## Task details
Word for word, return every record.

========================

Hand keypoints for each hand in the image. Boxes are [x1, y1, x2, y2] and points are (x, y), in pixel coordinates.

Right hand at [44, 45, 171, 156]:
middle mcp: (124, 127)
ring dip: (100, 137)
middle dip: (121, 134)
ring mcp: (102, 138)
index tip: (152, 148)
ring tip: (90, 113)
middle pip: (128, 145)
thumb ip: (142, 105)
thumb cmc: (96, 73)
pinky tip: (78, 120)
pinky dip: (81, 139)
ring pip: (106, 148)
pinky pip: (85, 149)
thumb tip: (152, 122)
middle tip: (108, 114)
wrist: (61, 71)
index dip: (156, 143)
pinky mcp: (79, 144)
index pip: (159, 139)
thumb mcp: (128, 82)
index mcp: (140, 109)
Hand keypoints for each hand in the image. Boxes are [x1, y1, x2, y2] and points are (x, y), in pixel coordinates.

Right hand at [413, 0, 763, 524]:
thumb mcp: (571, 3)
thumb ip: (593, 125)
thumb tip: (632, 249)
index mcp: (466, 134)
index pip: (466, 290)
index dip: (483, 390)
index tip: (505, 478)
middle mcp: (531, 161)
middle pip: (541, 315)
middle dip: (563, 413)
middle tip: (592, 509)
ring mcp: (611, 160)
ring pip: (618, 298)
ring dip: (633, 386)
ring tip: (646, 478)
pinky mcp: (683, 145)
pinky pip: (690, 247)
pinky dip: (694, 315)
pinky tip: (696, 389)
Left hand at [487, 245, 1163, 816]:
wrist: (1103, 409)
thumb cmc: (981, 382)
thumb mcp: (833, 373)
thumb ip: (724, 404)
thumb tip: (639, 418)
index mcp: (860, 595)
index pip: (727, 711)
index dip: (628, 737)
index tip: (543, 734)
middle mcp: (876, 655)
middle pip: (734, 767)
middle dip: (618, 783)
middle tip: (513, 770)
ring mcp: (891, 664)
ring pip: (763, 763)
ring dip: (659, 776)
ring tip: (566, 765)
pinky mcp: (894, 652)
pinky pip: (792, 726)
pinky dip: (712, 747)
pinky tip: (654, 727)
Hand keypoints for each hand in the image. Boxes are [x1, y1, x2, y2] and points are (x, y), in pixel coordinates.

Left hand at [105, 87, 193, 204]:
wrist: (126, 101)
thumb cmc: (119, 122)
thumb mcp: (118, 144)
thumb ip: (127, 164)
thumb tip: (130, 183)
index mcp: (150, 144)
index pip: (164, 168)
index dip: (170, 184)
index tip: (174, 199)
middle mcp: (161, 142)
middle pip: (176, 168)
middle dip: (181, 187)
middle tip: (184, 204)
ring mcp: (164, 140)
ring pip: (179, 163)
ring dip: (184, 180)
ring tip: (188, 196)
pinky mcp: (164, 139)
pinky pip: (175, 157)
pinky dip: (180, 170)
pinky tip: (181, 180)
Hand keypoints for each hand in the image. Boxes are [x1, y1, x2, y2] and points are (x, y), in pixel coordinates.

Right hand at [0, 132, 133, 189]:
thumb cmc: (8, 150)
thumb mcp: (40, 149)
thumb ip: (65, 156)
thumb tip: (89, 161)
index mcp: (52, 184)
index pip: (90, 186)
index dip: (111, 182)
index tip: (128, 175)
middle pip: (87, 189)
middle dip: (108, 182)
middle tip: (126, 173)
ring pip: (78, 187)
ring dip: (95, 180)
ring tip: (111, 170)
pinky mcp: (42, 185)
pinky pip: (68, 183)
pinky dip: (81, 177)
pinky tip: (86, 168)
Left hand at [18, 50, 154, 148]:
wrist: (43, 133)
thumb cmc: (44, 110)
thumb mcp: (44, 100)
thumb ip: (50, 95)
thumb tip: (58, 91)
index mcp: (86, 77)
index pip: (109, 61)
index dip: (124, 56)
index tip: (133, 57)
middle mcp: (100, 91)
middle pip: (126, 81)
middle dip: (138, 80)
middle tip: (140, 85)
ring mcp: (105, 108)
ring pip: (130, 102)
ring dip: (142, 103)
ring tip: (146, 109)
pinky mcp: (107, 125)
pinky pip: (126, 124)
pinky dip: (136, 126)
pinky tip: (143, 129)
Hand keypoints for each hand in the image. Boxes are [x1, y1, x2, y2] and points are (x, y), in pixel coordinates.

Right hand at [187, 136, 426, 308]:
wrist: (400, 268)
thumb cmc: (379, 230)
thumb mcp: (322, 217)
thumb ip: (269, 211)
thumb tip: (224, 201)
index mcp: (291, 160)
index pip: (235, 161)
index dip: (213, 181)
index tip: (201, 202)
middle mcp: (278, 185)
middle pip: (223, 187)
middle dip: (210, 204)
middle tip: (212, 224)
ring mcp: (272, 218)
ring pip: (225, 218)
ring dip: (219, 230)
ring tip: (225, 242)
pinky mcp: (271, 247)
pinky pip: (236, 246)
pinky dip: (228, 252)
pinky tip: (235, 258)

========================

## Answer below
Hand keypoints for each hand in the image. Boxes are [x1, y1, x2, y2] and points are (x, y), in pixel coordinates.

Right hand at [44, 45, 171, 156]:
middle mcp: (124, 127)
ring dip: (100, 137)
middle dip: (121, 134)
ring mcp: (102, 138)
index tip: (152, 148)
ring tip: (90, 113)
middle pip: (128, 145)
thumb ip: (142, 105)
thumb cmc: (96, 73)
pinky tip: (78, 120)
pinky dip: (81, 139)
ring pip: (106, 148)
pinky pip: (85, 149)
thumb tip: (152, 122)
middle tip: (108, 114)
wrist: (61, 71)
index dip: (156, 143)
pinky mcp: (79, 144)
index pip: (159, 139)
thumb mcp: (128, 82)
index mcp: (140, 109)
Hand keypoints for each hand in the image. Boxes are [x1, y1, x2, y2] and points are (x, y), in pixel coordinates.

Right hand at [413, 0, 763, 524]:
thumb mcp: (571, 3)
thumb ip: (593, 125)
thumb tip: (632, 249)
index mcp: (466, 134)
index pip: (466, 290)
index dip: (483, 390)
index tip: (505, 478)
middle mcp: (531, 161)
middle pip: (541, 315)
middle dip: (563, 413)
middle tip: (592, 509)
ring mcp: (611, 160)
ring pip: (618, 298)
ring dip: (633, 386)
ring tip: (646, 478)
pinky mcp: (683, 145)
pinky pip: (690, 247)
pinky dip: (694, 315)
pinky tip: (696, 389)
Left hand at [487, 245, 1163, 816]:
wrist: (1103, 409)
thumb cmc: (981, 382)
thumb mcp: (833, 373)
thumb ip: (724, 404)
thumb tip: (639, 418)
index mcp: (860, 595)
index pip: (727, 711)
index dip: (628, 737)
index tip: (543, 734)
middle mcp: (876, 655)
middle pip: (734, 767)
middle dip: (618, 783)
middle tip: (513, 770)
ring mcp: (891, 664)
ring pip: (763, 763)
ring dip: (659, 776)
ring tip: (566, 765)
pinky mcp: (894, 652)
pinky pip: (792, 726)
pinky dip: (712, 747)
pinky tip: (654, 727)
Hand keypoints for each hand in the image. Boxes are [x1, y1, x2, y2] and points are (x, y), in pixel coordinates.

Left hand at [105, 87, 193, 204]:
wrist: (126, 101)
thumb cmc: (119, 122)
thumb mcp: (118, 144)
thumb ip: (127, 164)
thumb tip: (130, 183)
index mcp: (150, 144)
index pip: (164, 168)
index dip: (170, 184)
index tip: (174, 199)
middle mcp: (161, 142)
middle pip: (176, 168)
middle dip: (181, 187)
middle tip: (184, 204)
ring mcp: (164, 140)
ring pip: (179, 163)
ring dip: (184, 180)
ring tip: (188, 196)
pinky mcp: (164, 139)
pinky pip: (175, 157)
pinky dip: (180, 170)
pinky tip: (181, 180)
Hand keypoints for each hand in the image. Boxes are [x1, y1, x2, y2] and points are (x, y), in pixel coordinates.

Right hand at [0, 132, 133, 189]:
thumb cmc: (8, 150)
thumb mcp: (40, 149)
thumb ip: (65, 156)
thumb tip: (89, 161)
index mcp: (52, 184)
index pip: (90, 186)
index dip: (111, 182)
index tip: (128, 175)
middle pip: (87, 189)
middle dip: (108, 182)
middle tip: (126, 173)
ring pip: (78, 187)
ring dip: (95, 180)
ring tip: (111, 170)
pinky mcp: (42, 185)
pinky pip: (68, 183)
pinky dip: (81, 177)
pinky tip: (86, 168)
Left hand at [18, 50, 154, 148]:
wrist: (43, 133)
thumb cmc: (44, 110)
thumb mcp: (44, 100)
thumb ip: (50, 95)
thumb tip: (58, 91)
index mcp: (86, 77)
index pip: (109, 61)
index dip: (124, 56)
index tip: (133, 57)
middle mcp: (100, 91)
middle pip: (126, 81)
middle dip: (138, 80)
middle tip: (140, 85)
ring mcp: (105, 108)
ring pip: (130, 102)
ring dip: (142, 103)
ring tip: (146, 109)
pinky mcp: (107, 125)
pinky pip: (126, 124)
pinky dip: (136, 126)
pinky tip: (143, 129)
Hand keypoints for each hand in the image. Boxes are [x1, y1, x2, y2] and points are (x, y), in pixel coordinates.

Right hand at [187, 136, 426, 308]:
wrist: (400, 268)
thumb cmc: (379, 230)
thumb mcp: (322, 217)
thumb ip: (269, 211)
thumb tip: (224, 201)
index mcp: (291, 160)
index pip: (235, 161)
index dip: (213, 181)
index tip: (201, 202)
middle mcp: (278, 185)
middle pip: (223, 187)
middle dip: (210, 204)
middle tip: (212, 224)
ring mcp: (272, 218)
ring pip: (225, 218)
ring dip: (219, 230)
ring tip: (225, 242)
pinky mcp: (271, 247)
pinky pip: (236, 246)
pinky dip: (228, 252)
pinky tip: (235, 258)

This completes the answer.